Unfortunately, stripping the message string in the normalize function is too late. The unstripped message is used before to determine the uniqueness of the message, so messages with different whitespace on the left or right end would be doubled in the .pot file as reported by diogobz.

My attached patch fixes the problem for kid files. I'll look into Python source files later. Does the problem even exist there?

08/23/08 07:09:46 changed by Chris Arndt

  • attachment i18n-kid-strip-msg.diff added.

08/25/08 00:26:56 changed by amit

Thanks Chris,

It has fixed the problem for kid, but the problem still exists for Python code.

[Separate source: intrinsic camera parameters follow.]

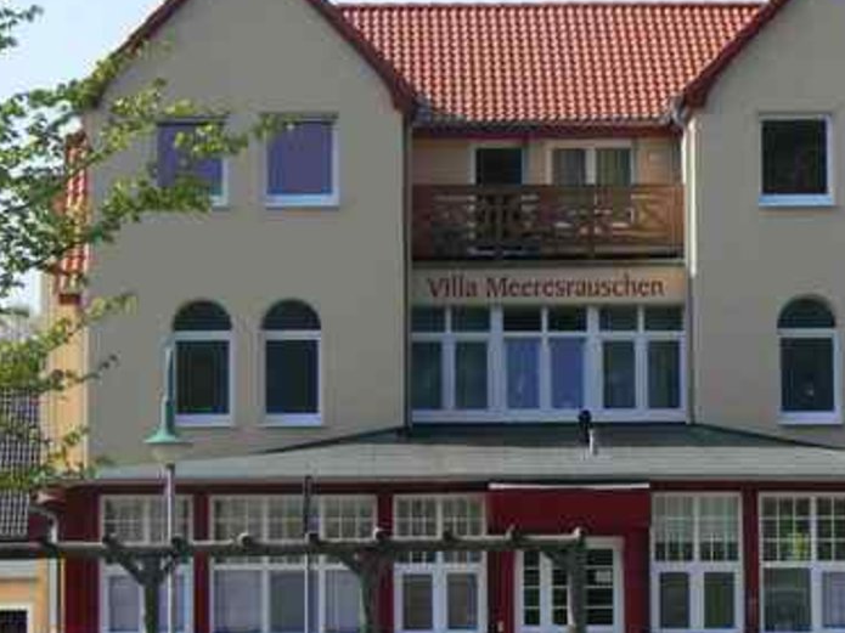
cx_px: 467
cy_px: 224
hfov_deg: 10.8
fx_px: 4466
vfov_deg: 8.1
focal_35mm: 183
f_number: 5.6
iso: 80
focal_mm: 17.7
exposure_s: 1/500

You are right, the patch I have attached is not good (duplicate message ids in pot).

09/07/08 17:18:13 changed by Chris Arndt

In what way does this bug affect translatable strings in Python source code files? If you have a translatable string in Python source code, you wrap it into the _ function. There is no need to surround the string inside with white space nor should it be stripped off, IMHO. So if you do this:

foo = _(u' *** Eat more spamm! *** ')

... the message key will (and should) be exactly " *** Eat more spamm! *** "., e.g.:

#:mypkg/controllers.py:nn
msgid " *** Eat more spamm! *** "
msgstr " *** Esst mehr Spamm! ** "

This will be translated normally by gettext.

09/07/08 17:19:32 changed by Chris Arndt

  • status changed from assigned to closed.
  • resolution set to fixed.

Fixed in r5367 by applying my attached patch in 1.0, 1.1 and 1.5 branch.